To shed more light on the role of age on our model performance, we computed pairwise sensitivity and specificity differences between the young-old cohorts and then picked the highest and lowest 1% of the resulting scores. Fig 7A and 7B show these differences for the sensitivity and specificity metrics, respectively. Based on these figures, from the pairs with the largest sensitivities (the arcs colored in red) networks CC61, CC79, and SC69 when paired with a number of other networks appear to be more discriminative. On the other hand, among the networks with the lowest sensitivity difference score (arcs colored in blue) networks CB18 and SC98 are linked with many outgoing arcs suggesting that these networks contain more unique patterns within the cohort of old subjects. Altogether, the aforementioned networks can be used in age-related tasks where we are interested in comparing intra-subject networks. Likewise, considering Fig 6B, networks from the CC and SM domains when linked with other networks (Fig 7B, bottom row) along with the (CC70, VI5) network pair (Fig 7B, top row) are well suited for age-related tasks using patterns of networks between subjects (e.g., classifying younger vs. older individuals).

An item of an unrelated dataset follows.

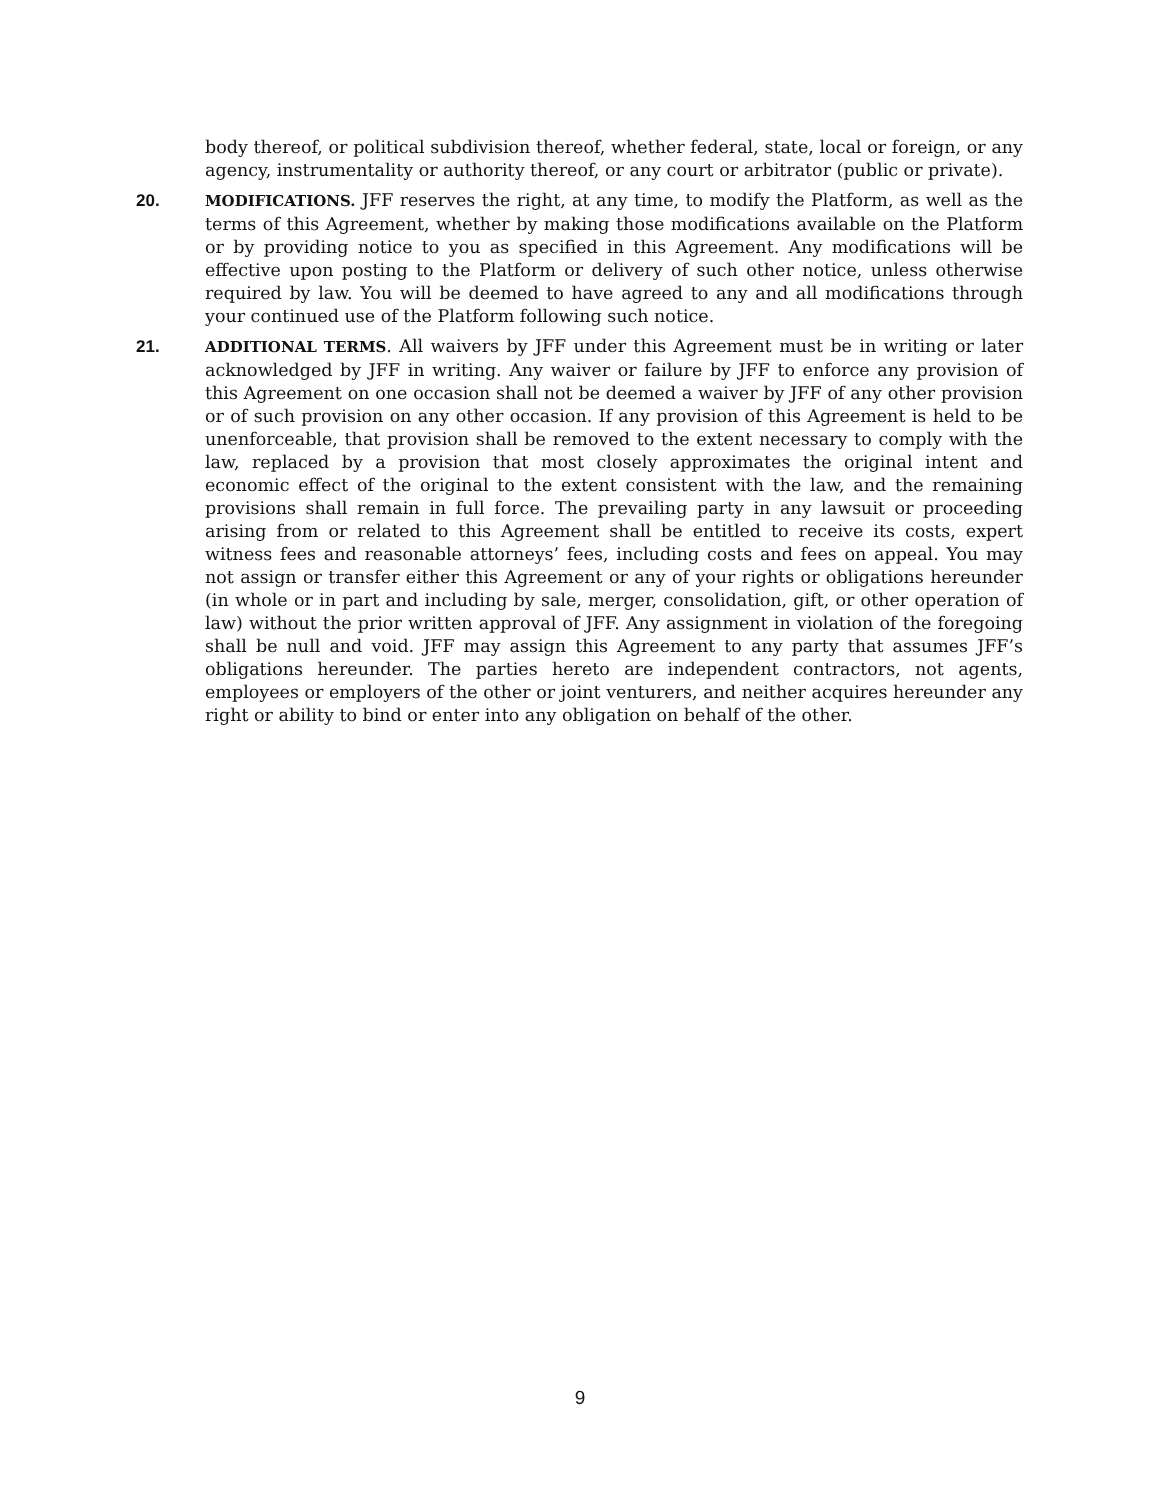body thereof, or political subdivision thereof, whether federal, state, local or foreign, or any agency, instrumentality or authority thereof, or any court or arbitrator (public or private).
20. MODIFICATIONS. JFF reserves the right, at any time, to modify the Platform, as well as the terms of this Agreement, whether by making those modifications available on the Platform or by providing notice to you as specified in this Agreement. Any modifications will be effective upon posting to the Platform or delivery of such other notice, unless otherwise required by law. You will be deemed to have agreed to any and all modifications through your continued use of the Platform following such notice.
21. ADDITIONAL TERMS. All waivers by JFF under this Agreement must be in writing or later acknowledged by JFF in writing. Any waiver or failure by JFF to enforce any provision of this Agreement on one occasion shall not be deemed a waiver by JFF of any other provision or of such provision on any other occasion. If any provision of this Agreement is held to be unenforceable, that provision shall be removed to the extent necessary to comply with the law, replaced by a provision that most closely approximates the original intent and economic effect of the original to the extent consistent with the law, and the remaining provisions shall remain in full force. The prevailing party in any lawsuit or proceeding arising from or related to this Agreement shall be entitled to receive its costs, expert witness fees and reasonable attorneys’ fees, including costs and fees on appeal. You may not assign or transfer either this Agreement or any of your rights or obligations hereunder (in whole or in part and including by sale, merger, consolidation, gift, or other operation of law) without the prior written approval of JFF. Any assignment in violation of the foregoing shall be null and void. JFF may assign this Agreement to any party that assumes JFF’s obligations hereunder. The parties hereto are independent contractors, not agents, employees or employers of the other or joint venturers, and neither acquires hereunder any right or ability to bind or enter into any obligation on behalf of the other.
9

Spatial connectogram of difference in sensitivity (A) as well as the difference in specificity (B) between young and old groups with the highest (top row) and lowest (bottom row) 1% values. All the connectograms show the difference scores computed from deducting old subjects from young subjects. Fig 7A suggests CC61 and CC79, and SC69 networks contain more discriminative features in young subjects. On the other hand, networks of CB18 and SC98 perform better when subjects are old. Fig 7B shows the network pair CC70-VI5 has the largest specificity difference between young and old subjects. In contrast, the combination of the CC and SM networks can better predict the dis-similarity metric when subjects are older. The connectograms were generated using the Circos tool [51].

4. Conclusion

In this study, we showed for the first time that pairwise-relationships between ICA-based spatial maps can predict whether or not two networks belong to the same subject. As such, we proposed a Siamese-based model that extracts individualized patterns by pairwise comparison of spatial network maps (e.g., an auditory and a visual network). In our model, we combined a Siamese architecture with convolutional neural networks to learn high-level features describing 3D functional brain network maps suitable for the downstream comparison of subjects in our prediction task. Using the features extracted from the CNN networks, our model generated a non-linear distance metric representing the chance the two networks are from same or different subjects. Our results of training the proposed model for all possible network pairs showed that different pairs of functional networks contributed differently to the network prediction task. This was especially true when networks were selected from the subcortical domain (with the highest accuracy) or the auditory domain (with the lowest accuracy). The model’s high performance in subcortical networks suggested the superiority of such networks being used for future end-point tasks, such as age classification, brain fingerprinting, etc., under the proposed framework.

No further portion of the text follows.